The finding of a significant, approximately 21%, reduction in seizure frequency in stimulated patients (−37.9%) relative to controls (−17.3%) during the randomized evaluation period in this well-designed trial has led to submission of a premarket approval application to the FDA. If introduced into clinical practice, it is likely that device implantation would initially be offered to a very limited patient subgroup. The modest demonstrated efficacy in the clinical trial means that RNS is not an alternative to surgical resection. Also, it should only be considered after failure of numerous trials of antiepileptic drugs and vagal nerve stimulation, because the pivotal clinical trial does not provide evidence that it is more effective than these other treatments although it does demonstrate that it has a higher morbidity.

It should be recognized that this trial was designed to provide definitive evidence of RNS benefit, not to compare its efficacy to that of other treatments. Because of the paucity of studies that directly compare different epilepsy therapies, the rate of seizure reduction, or the responder rates in placebo controlled trials of different therapies are sometimes compared to estimate relative efficacy. This exercise may be somewhat misleading for RNS, however, because this is a complicated treatment. If this device is introduced into clinical practice, there are many factors that might affect outcomes.

Just as with epilepsy surgery, RNS requires precise delineation of the location and extent of the seizure onset zones. In patients for whom seizures originate from discrete zones involving essential language or motor cortex, RNS could be an appropriate alternative to the current surgical option, multiple subpial transections, which has unclear effectiveness (10).

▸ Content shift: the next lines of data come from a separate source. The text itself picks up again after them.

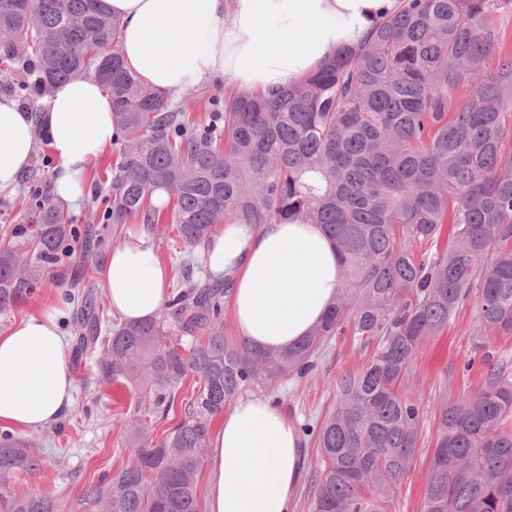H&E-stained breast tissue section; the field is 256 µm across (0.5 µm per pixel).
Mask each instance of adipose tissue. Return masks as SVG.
<instances>
[{
    "label": "adipose tissue",
    "mask_w": 512,
    "mask_h": 512,
    "mask_svg": "<svg viewBox=\"0 0 512 512\" xmlns=\"http://www.w3.org/2000/svg\"><path fill=\"white\" fill-rule=\"evenodd\" d=\"M121 23L126 67L171 100L219 78L227 93L268 92L309 77L356 47L402 0H102ZM41 107L57 160L60 203L90 192L91 160L112 144V100L91 79L55 87ZM35 144L33 121L0 97V190L14 186ZM212 277L230 281L242 339L277 351L325 317L340 281L334 243L317 224H226L201 248ZM101 276L121 321L155 318L168 274L151 238L131 230ZM52 307L0 334V426L25 433L61 419L74 378ZM302 470L295 425L271 400L238 399L217 423L207 463V512H292Z\"/></svg>",
    "instance_id": "adipose-tissue-1"
}]
</instances>
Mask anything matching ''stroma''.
I'll use <instances>...</instances> for the list:
<instances>
[{
	"instance_id": "35a3bbf8",
	"label": "stroma",
	"mask_w": 512,
	"mask_h": 512,
	"mask_svg": "<svg viewBox=\"0 0 512 512\" xmlns=\"http://www.w3.org/2000/svg\"><path fill=\"white\" fill-rule=\"evenodd\" d=\"M115 148L93 159L88 167L91 194L68 214L79 230L104 231L111 224L112 168ZM55 158L44 133H37L34 152L25 177L14 189L0 192V227L15 223L22 213V202L31 185L52 186ZM150 237L161 263L167 268L170 284H177L183 268H190L194 280L207 281L200 255L189 256L177 245V232L169 219H162ZM84 240L74 244L75 256L66 267L67 284L93 281L94 300L100 310L103 329H111L117 319L109 307L100 268L105 248L95 250L91 262H83ZM62 307L60 327L68 342H75L78 331L72 319L73 306L64 301L61 287L45 282L38 295L0 317V333L8 331L25 317L43 308ZM477 314L475 300H468L450 319L447 328L427 338L412 365L407 394L420 402L424 423L412 466L393 492L391 512H422L428 467L436 441L433 411L443 401L480 388L489 364L512 362V333H492L487 342L488 363L476 362L473 322ZM374 344L357 340L351 334L329 338L322 346L314 371L308 376L288 379L264 390V397L278 403L288 417L303 426L323 420L336 404V379L358 371L371 358ZM75 379L73 402L63 418L54 425L25 434L24 439L45 459L42 470L19 475L12 483L15 494L50 492L60 504V512H69L83 487L103 474L113 472L133 460L128 423L146 400L125 380L100 382L97 357L87 355L71 359ZM303 471L293 512H311L319 471L320 453L309 438L301 440Z\"/></svg>"
}]
</instances>
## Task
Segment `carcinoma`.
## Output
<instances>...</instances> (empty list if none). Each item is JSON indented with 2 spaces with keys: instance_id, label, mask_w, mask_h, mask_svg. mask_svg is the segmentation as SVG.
<instances>
[{
  "instance_id": "1",
  "label": "carcinoma",
  "mask_w": 512,
  "mask_h": 512,
  "mask_svg": "<svg viewBox=\"0 0 512 512\" xmlns=\"http://www.w3.org/2000/svg\"><path fill=\"white\" fill-rule=\"evenodd\" d=\"M512 0H405L360 48L267 94L242 92L197 121L124 67L121 23L101 0H0V77L34 111L54 85L92 78L112 98L118 161L112 223L154 230L172 201L191 251L222 224L322 225L341 283L312 333L276 352L224 336V281L184 287L158 317L101 335L92 291L80 298L75 352L101 350V378L134 382L149 413L167 416L188 375L199 390L163 438L130 420L132 463L82 489L74 512H202L199 473L213 421L247 387L302 377L325 342L351 329L372 358L336 379V407L318 431L312 512H390L391 491L419 444L421 404L404 395L423 341L477 290L473 329L512 332V50L493 17ZM443 251L417 254L416 241ZM0 243V315L64 279L78 230L35 190ZM191 339L189 349L183 339ZM437 439L423 512H512V364L488 366L473 393L434 411ZM44 458L0 432V512H59L49 493L8 483Z\"/></svg>"
}]
</instances>
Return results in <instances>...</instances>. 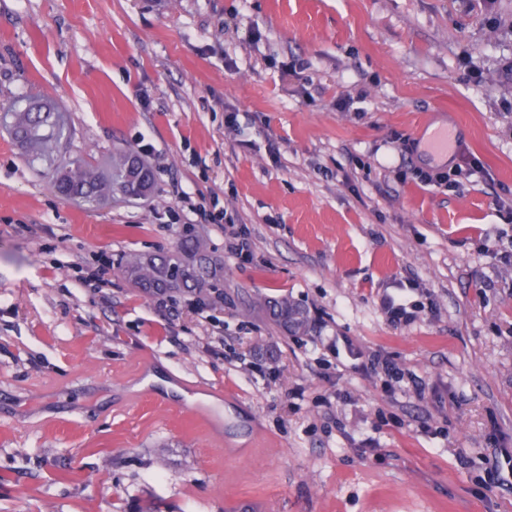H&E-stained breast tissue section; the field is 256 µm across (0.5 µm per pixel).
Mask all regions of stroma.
<instances>
[{
	"mask_svg": "<svg viewBox=\"0 0 512 512\" xmlns=\"http://www.w3.org/2000/svg\"><path fill=\"white\" fill-rule=\"evenodd\" d=\"M1 103L155 189L63 198L0 121V512H512V0H0ZM442 125L455 189L399 148ZM193 226L217 288H135ZM475 169H478V166L475 163H471L469 167L465 168L462 165H458L453 172L443 169H417L415 174L422 183L445 184L448 188H455L460 183L455 177L468 179ZM269 304L272 315L286 330L295 334L305 331L307 317L303 311L288 305L286 301L277 300ZM362 367L365 371H368L376 378H379V380L382 381V386L385 390L388 391L391 389V383L388 380L389 378L392 379L394 376V368L391 362L382 358L379 354L373 353L365 358ZM385 377L388 379H385Z\"/></svg>",
	"mask_w": 512,
	"mask_h": 512,
	"instance_id": "obj_1",
	"label": "stroma"
}]
</instances>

Patients with well-defined bilateral seizure onset zones—for example, those with bilateral temporal lobe epilepsy and mesial temporal sclerosis—might also be considered for implantation. Patients who are determined to be poor resection candidates because of diffuse, multifocal, or ill-defined seizure origination would also be expected to respond poorly to RNS. More experience with neural stimulation might better define specific subgroups of patients with focal epilepsy who have a higher chance of responding to this modality.

This new epilepsy therapy also lends itself to additional innovation. Efficacy might be improved if new algorithms are developed to detect seizures earlier. Improved electrode arrays might more completely cover regions of seizure origination. If electrical stimulation still proved inadequate to arrest seizures completely, other interventions, such as release of neuroactive substances or rapid focal cooling, might be coupled to the seizures. RNS could just be the prototype of a new treatment paradigm.

This successful clinical trial of this complex intervention in a heterogeneous patient population at 32 centers is remarkable, even though the demonstrated seizure reduction is very modest. Hopefully, this achievement will break a barrier to development of different ways to treat epilepsy and will be the forerunner of many novel approaches to therapy.